Bankaların pek çok konuda iyi uygulama örnekleri sergilediğine işaret eden Kavcıoğlu, "Son dönemde 3'ü mevduat, 3'ü katılım finans kuruluşu olmak üzere 6 kuruluşun dijital banka statüsüyle faaliyet göstermek üzere kuruluş izni almış olması, sektörümüzün bu alandaki dinamizmini göstermektedir. Ayrıca, yabancı yatırımcılar da dijital bankacılık yapan kuruluşlarımız üzerinden sektöre giriş yapma eğilimi göstermektedir." bilgilerini paylaştı.

Kavcıoğlu, sürdürülebilir ve yeşil ekonomiye geçiş konusundaki iyi uygulamaların ise konunun derinliği ve pek çok tarafı içermesi sebebiyle çeşitlilik arz ettiğine değindi.

Bankaların iklimle bağlantılı risklerini etkili bir şekilde yönetme çabası içinde olduğuna dikkati çeken Kavcıoğlu, şu değerlendirmelerde bulundu:

"Enerji, metal ürünleri, tarım, çimento ve inşaat sektörleri bu risklerin yoğunlaştığı sektörler olarak öne çıkmaktadır. Aktif büyüklüğü itibarıyla sektörde toplam payı yüzde 55 olan 16 banka, iklimle bağlantılı risklerinin hangi sektörlerde yoğunlaştığını takip ve analiz etmektedir. İklimle bağlantılı finansal risklerin yönetimine dair yazılı politikası ve stratejisi bulunan toplam 12 banka bulunmakta olup, bunların sektördeki payı yüzde 46'dır. Sektör bu açıdan gelişime açık olup, ilerleyen dönemde bu sayı daha artacaktır."

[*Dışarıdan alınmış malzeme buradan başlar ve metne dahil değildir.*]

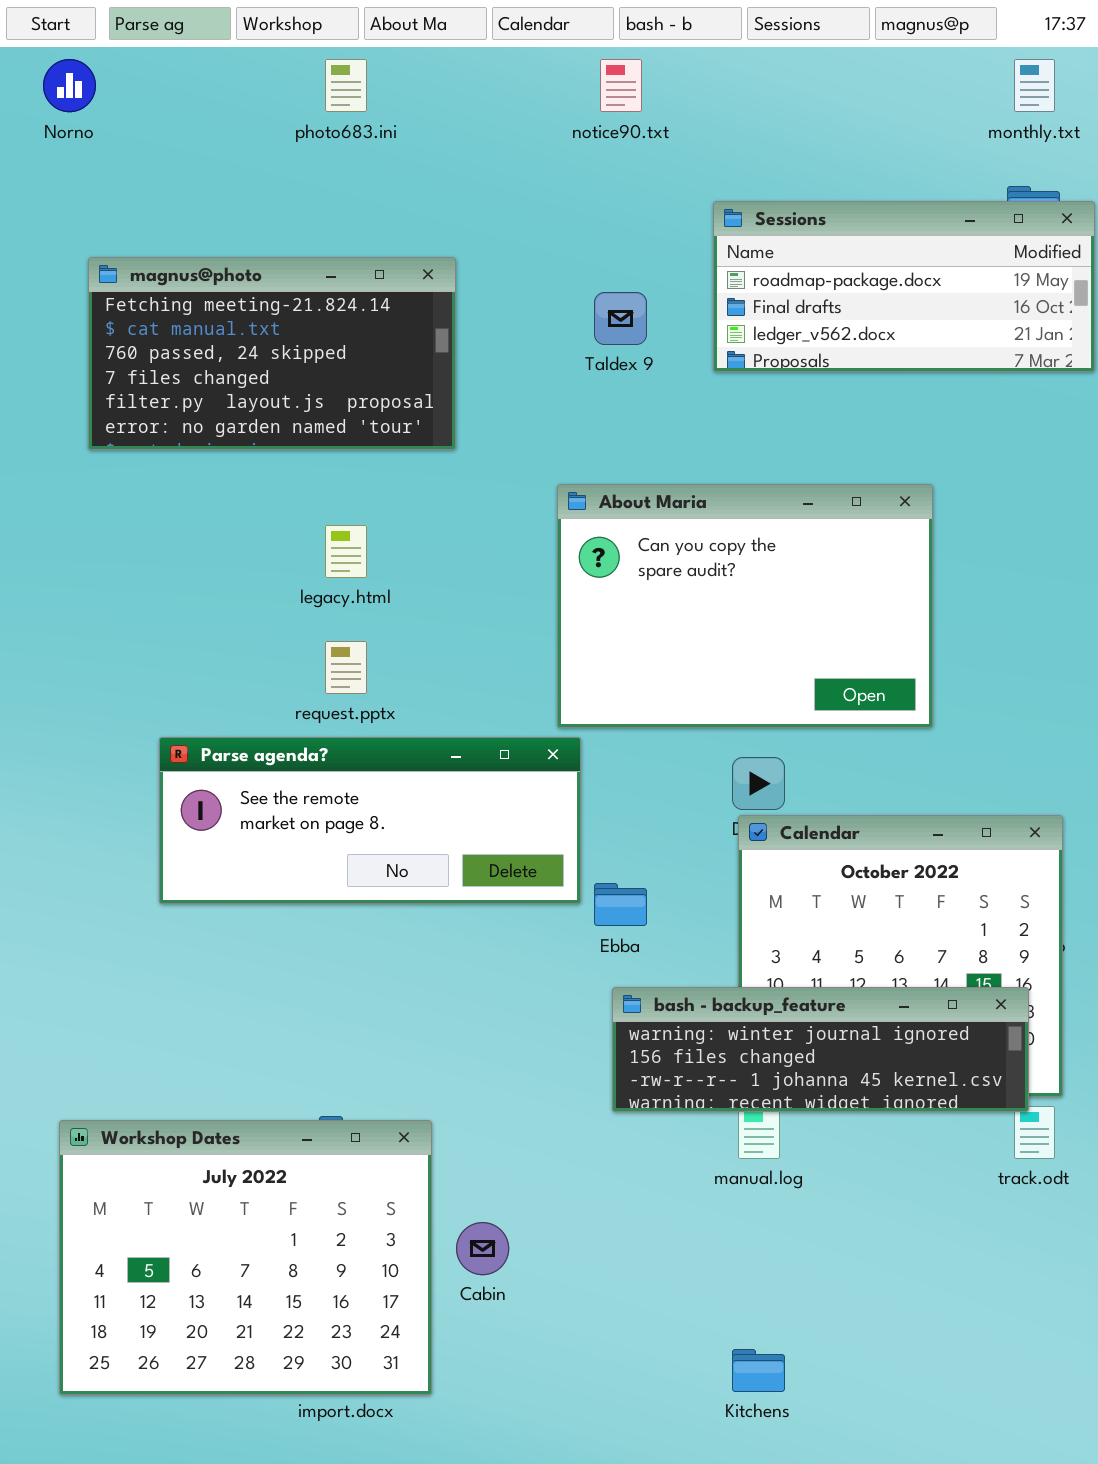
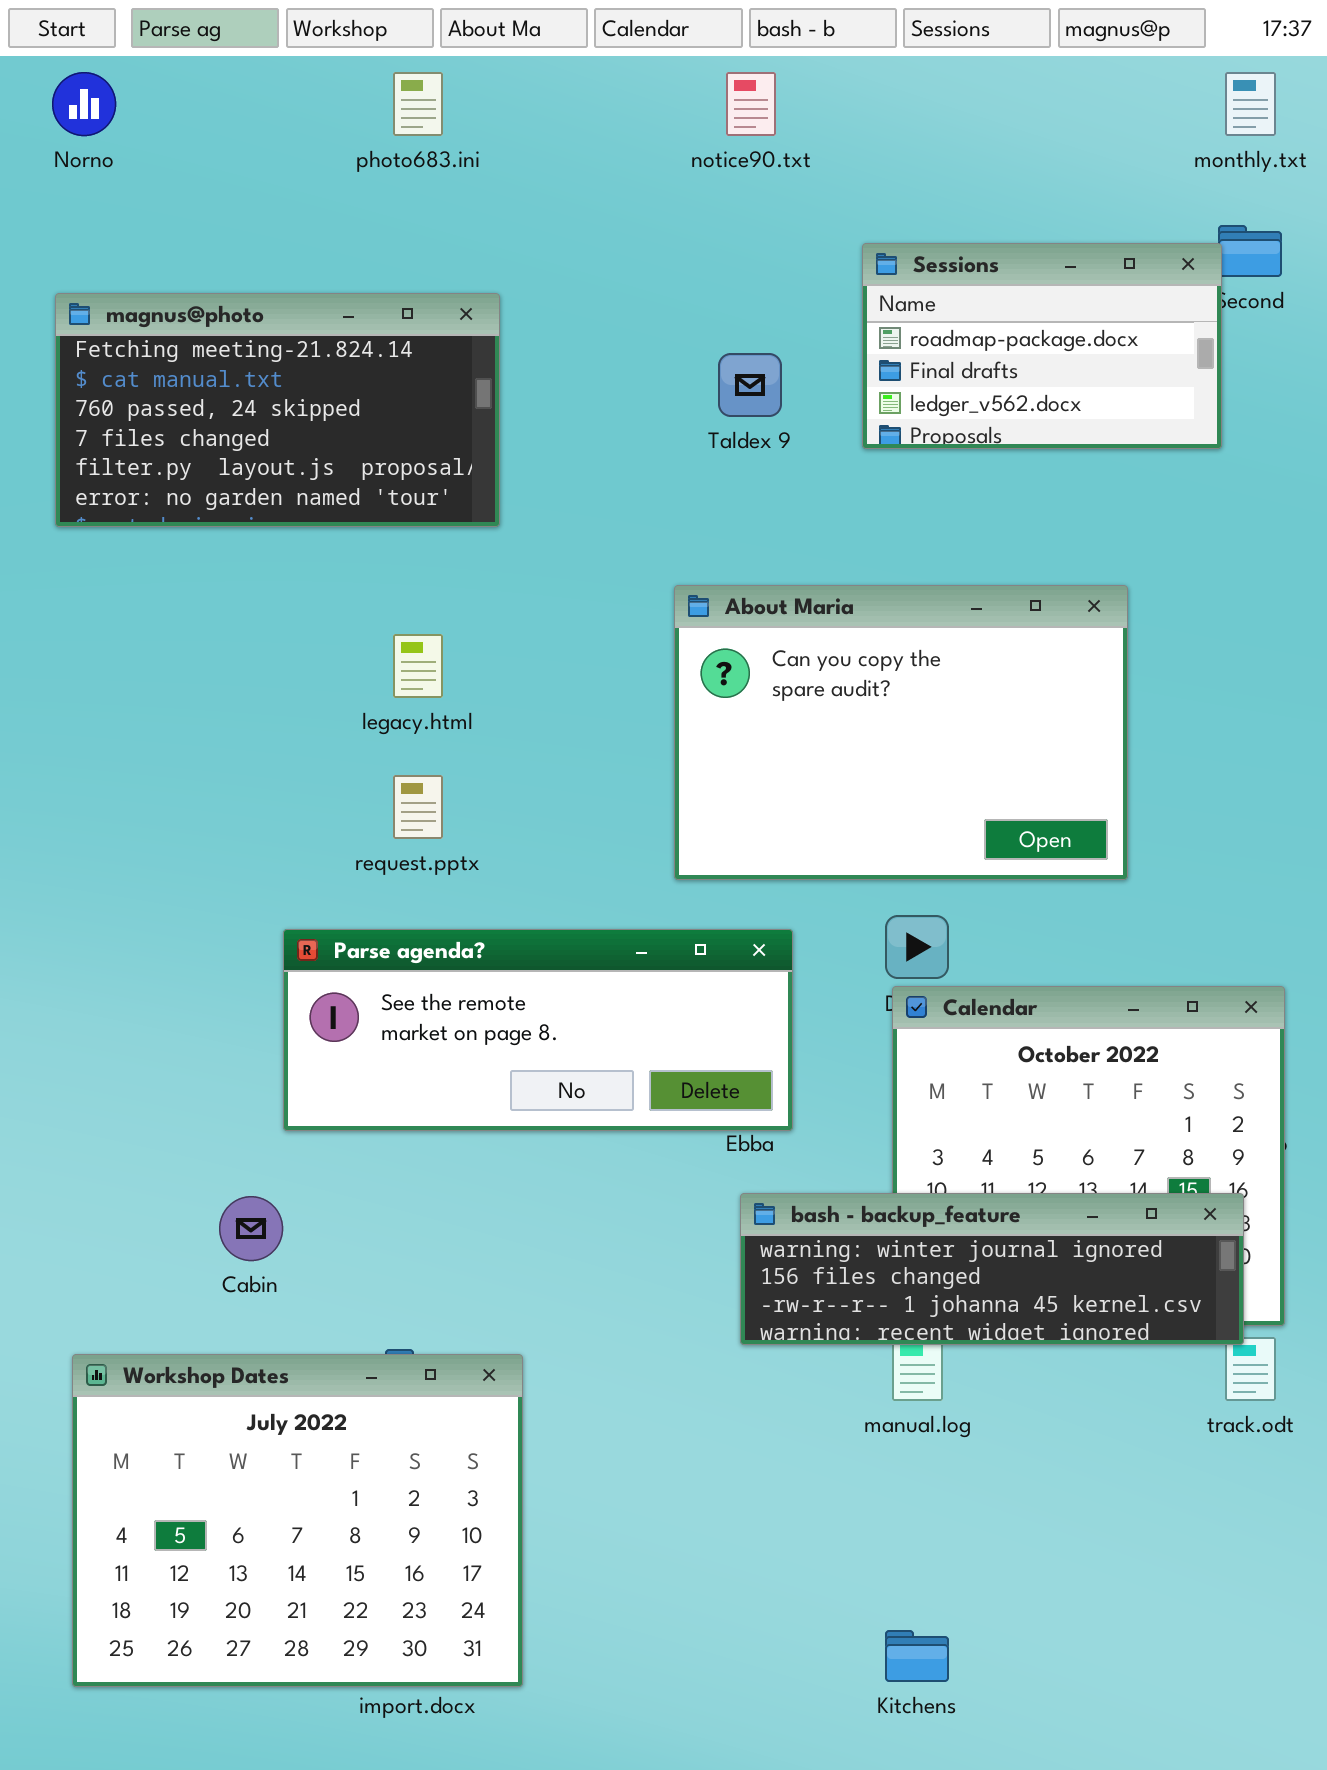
Sessions: [713,201,1095,372] -> [862,243,1222,449], resized
magnus@photo: [88,257,456,450] -> [55,293,500,527], moved
Parse agenda?: [159,737,581,904] -> [283,929,793,1131], moved
Cabin: [456,1222,509,1275] -> [219,1196,283,1261], moved

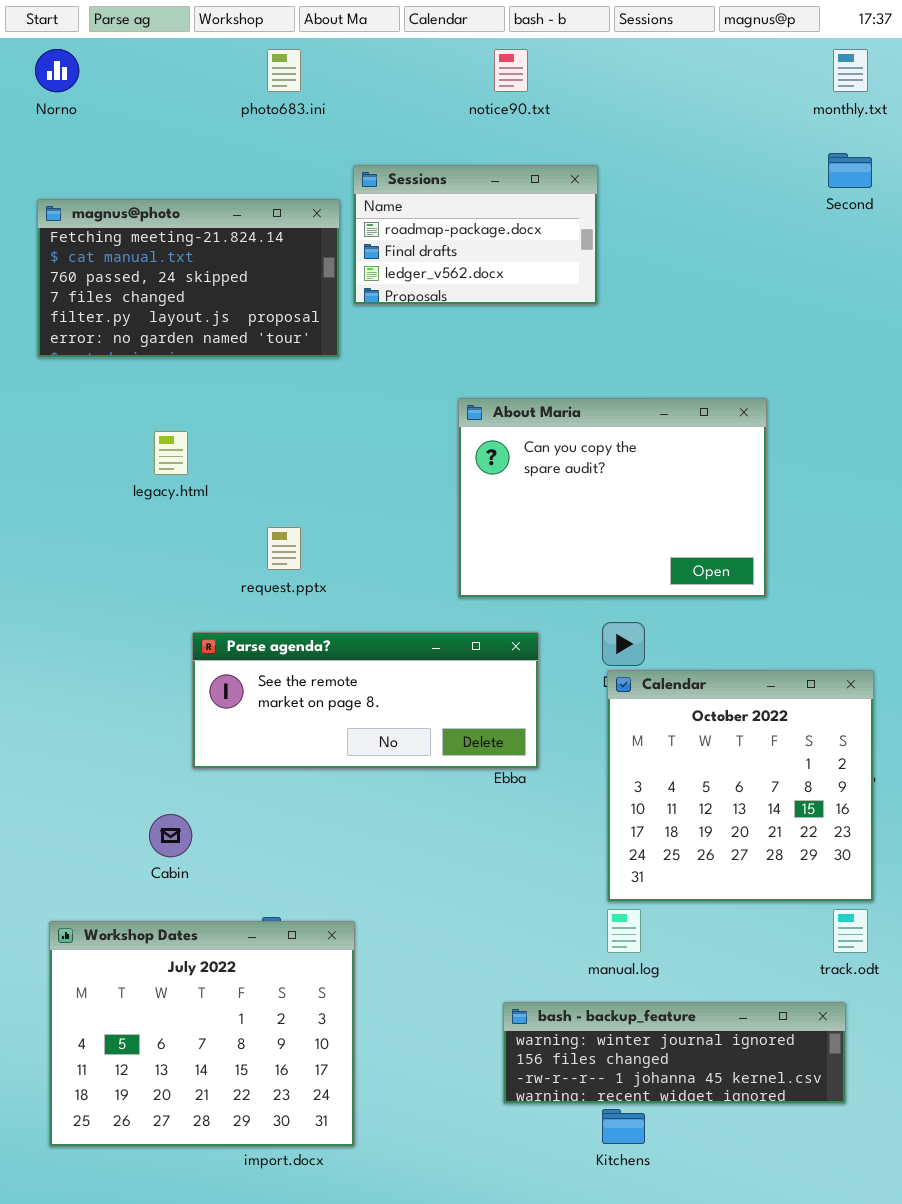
Sessions: [862,243,1222,449] -> [353,165,598,305], moved
legacy.html: [393,634,443,698] -> [154,431,188,475], moved
bash - backup_feature: [740,1193,1244,1345] -> [503,1002,846,1104], moved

"Uluslararası standartlarla uyumlu bir bankacılık sistemi temel önceliklerimizdendir"

Kavcıoğlu, Türk bankacılık sektörünün sadece yurt içinde değil, uluslararası platformdaki varlığını güçlendirmeye yönelik destekleyici gayretlerinin devam edeceğini anımsattı.

Uluslararası standartlar ile uyumlu bir bankacılık sisteminin temel öncelikleri arasında yer aldığını söyleyen Kavcıoğlu, yapılan çalışmalara ilişkin şunları paylaştı:

"Önümüzdeki dönemde de bankacılık alanındaki uluslararası gelişmeler ve düzenlemeler doğrultusunda mevzuatımızda gerekli değişiklikler yapılacak ve uluslararası bankacılık standartlarına tam uyum sağlayan düzenleme ve denetleme çerçevemiz daha da geliştirilecektir.

Bu kapsamda, sermaye yeterliliğine ilişkin mevzuatımızın Basel Bankacılık Denetim Komitesi tarafından 2017 yılında yayımlanan, Basel IV olarak da bilinen, 'Kriz Sonrası Reformların Sonuçlandırılması' standartlarına tam uyumunun sağlanması amacıyla Kurum bünyesinde 8 adet çalışma grubu oluşturulmuştur. Ayrıca, Basel Komitesi üyesi olan Kurumumuz, Basel III'ün tüm safhalarının takip edildiği uluslararası sayısal etki çalışmalarına aktif katılım sağlamaktadır. Bu noktada, bankalarımızdan da her zaman olduğu gibi düzenlemelere uyum konusunda azami çaba göstermesini ve risk yönetiminde ihtiyatlı bir yaklaşım benimsemelerini bekliyoruz."

Kavcıoğlu, sektörün finans piyasalarına ilişkin rolüne değinerek, sözlerini şöyle tamamladı:

"Yüksek aktif kalitesi, güçlü öz kaynak yapısı, nitelikli insan kaynağı, teknolojik gelişmişlik düzeyi, uluslararası düzenlemelere uyumu ve dinamizmi ile ekonomimizin en önemli dayanaklarından biri olarak bankacılık sektörünün bankacılık sektörümüzün finans piyasalarında öncü olmaya devam edeceğine olan güvenimiz tamdır. Türkiye Bankalar Birliğinin bu güvenin sağlanmasındaki rolü süreçlerin daha etkin ve etkili sürdürülmesi noktasında büyük önem arz etmektedir."